Silver's Weblog - Tag - 'NVidia'
NVidia in Bug-Fixing Shocker
You may remember my previous post about NVidia's (then) latest drivers have some issues; in particular, the leaking of kernel-space objects being the most serious.
Since then, I'd upgraded to 91.47 to no avail, but today I upgraded to 93.71 and it is no longer leaking them!
Start NVidia control panel:
lkd> !object fffffadfb4fbc060 Object: fffffadfb4fbc060 Type: (fffffadfb5ab86c0) Process ObjectHeader: fffffadfb4fbc030 HandleCount: 2 PointerCount: 87
Close it again:
lkd> !object fffffadfb4fbc060 fffffadfb4fbc060: Not a valid object (ObjectType invalid)
W00t.
Permalink | Author: Silver | Tags: NVidia | Posted: 11:40PM on Sunday, 03 December, 2006 | Comments: 0
NVidia: 1 point for, 427 against
Last Sunday, I decided to start playing Oblivion again. Turns out I hadn't uninstalled it from last time, so that was easy. Except for the video playback problem - this was a problem originally, clearly hadn't fixed itself, and consists of all videos (opening sequence, main menu background, etc.) to be static images from apparently uninitialised memory. Which is fun.

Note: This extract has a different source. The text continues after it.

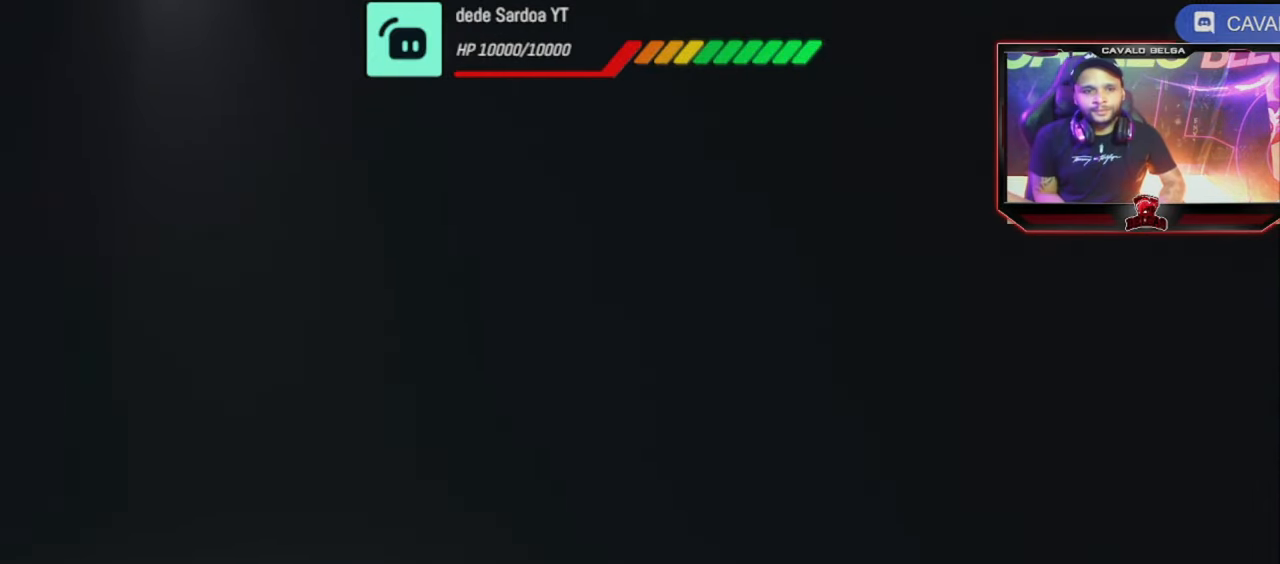
{"buttons": [], "left_stick": "left", "right_stick": "center", "events": [[40, "left_stick", "right"], [280, "left_stick", "center"], [400, "left_stick", "left"]]}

Begin Oblivion Video Fixing Sequence, Take 2 (I'd tried before when I first got the game).
-
Download and install latest NVidia drivers for Windows XP 64bit (91.31).
-
Run Oblivion, and find the videos work!
Well that was shockingly easy. That is the one and only point for NVidia, though.
The first and most obvious downside to updating my NVidia drivers was the new "NVidia Control Panel", which does a good job of not quite matching Explorer is every way. It's got a UI consistency you could only otherwise have found on 1995 shareware, too. Horrible.

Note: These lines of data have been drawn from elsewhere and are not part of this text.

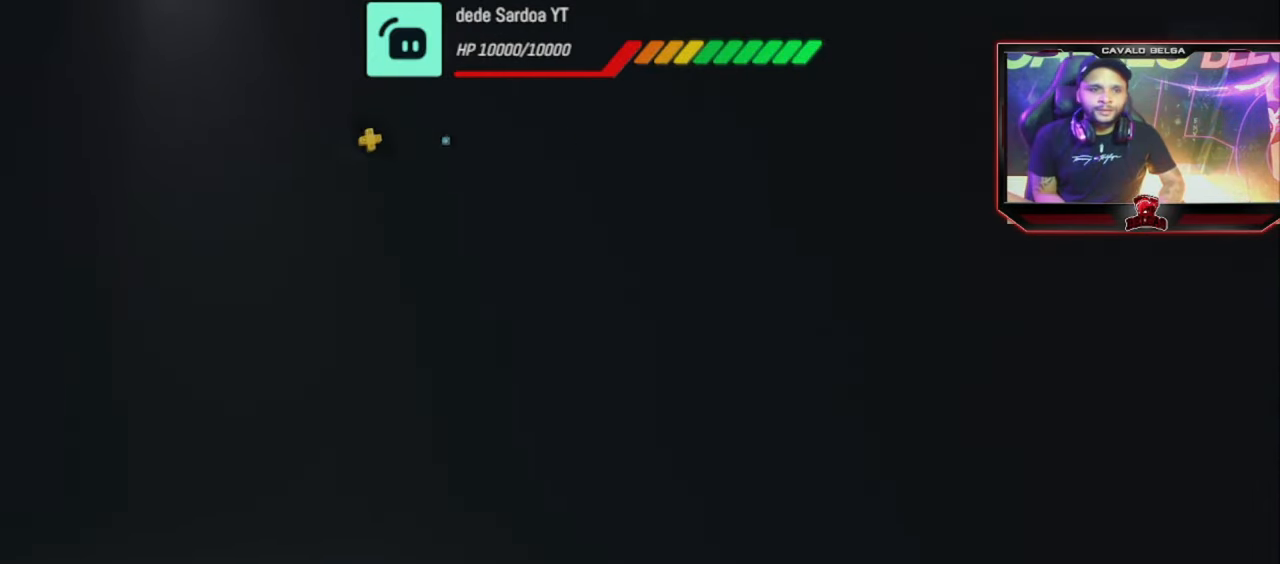
{"buttons": [], "left_stick": "right", "right_stick": "center", "events": [[40, "left_stick", "center"], [440, "left_stick", "right"]]}
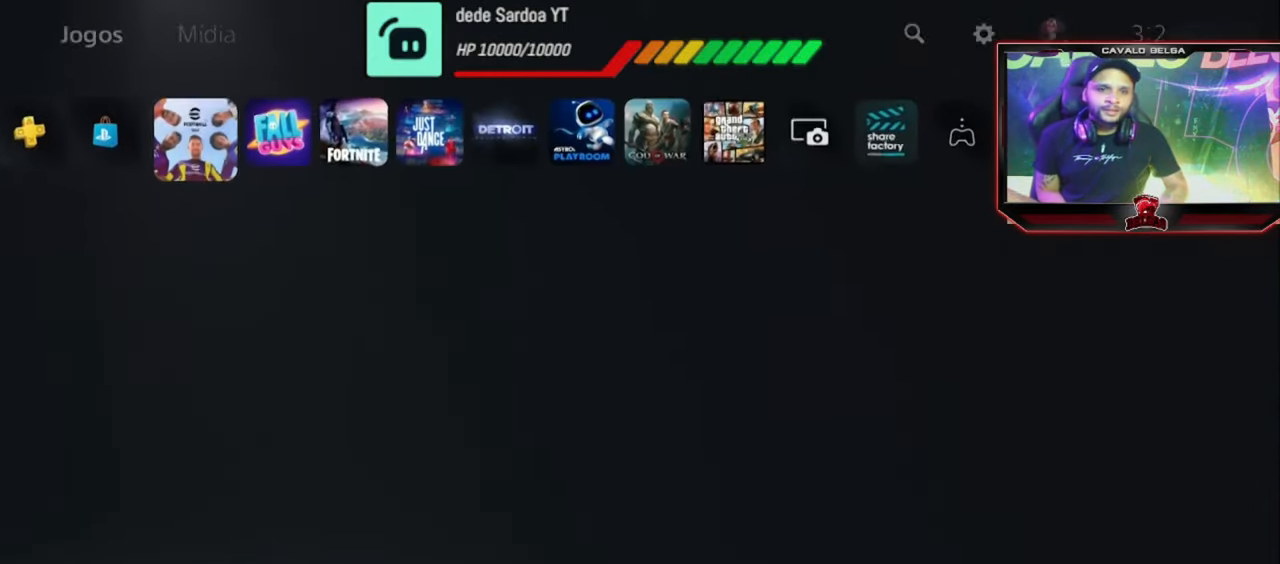
{"buttons": [], "left_stick": "right", "right_stick": "center", "events": [[80, "left_stick", "center"], [160, "left_stick", "left"], [280, "left_stick", "center"], [440, "left_stick", "right"]]}
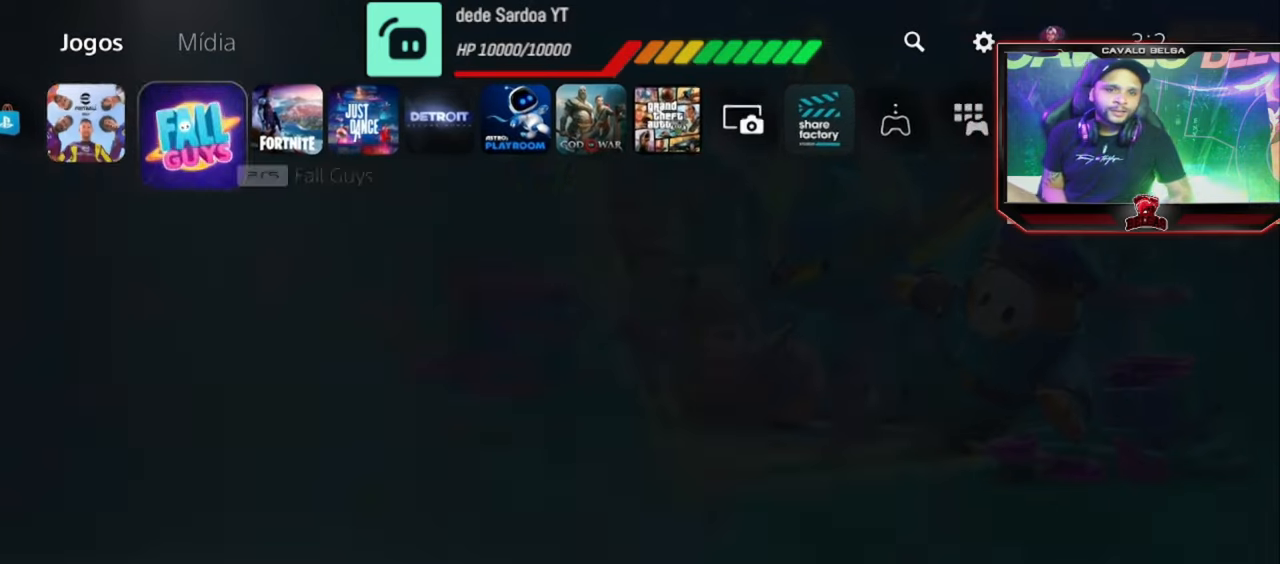
{"buttons": [], "left_stick": "center", "right_stick": "center", "events": [[160, "left_stick", "left"], [320, "left_stick", "center"]]}
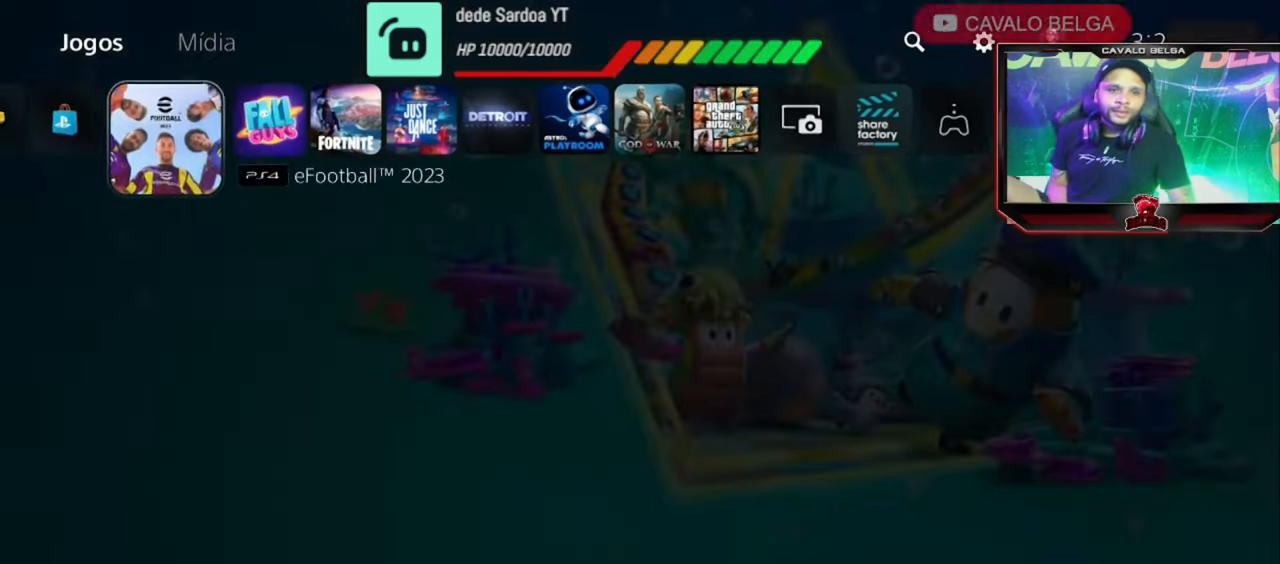
{"buttons": [], "left_stick": "center", "right_stick": "center", "events": []}
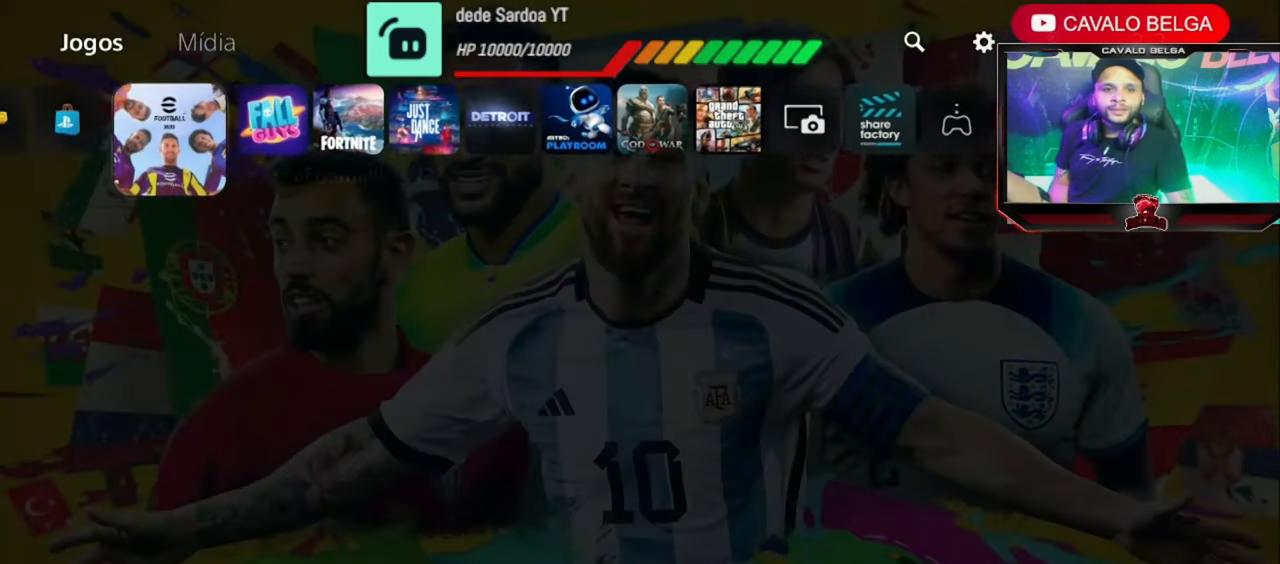
{"buttons": [], "left_stick": "center", "right_stick": "center", "events": []}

The looks of the new control panel 'thing' are not the only problems it has, oooh no. If you're running as a Standard User Account (LUA), as everyone does (right?), it fails to save any of the application-specific 3D settings. Better than that, it looks as if they were saved when they weren't! (The Apply button disappears in a fit of horrible UI design and there's no error message at all.)
Then there is the "NVidia Display Driver Service" (nvsvc64.exe), which sits in the background doing (apparently) nothing except leaking. It was leaking Paged Pool, Non-paged Pool, Commit and Handles earlier, although currently it only seems to be leaking Non-paged Pool and Handles. The 3 memory values were leaking at a combined rate of (approximately) 1.8MB/hour, and the handles at (approximately) 1700/hour. Yummy.
Finally, we come to the actual driver itself. The main deal. Which leaks entire processes through a really bizarre bug.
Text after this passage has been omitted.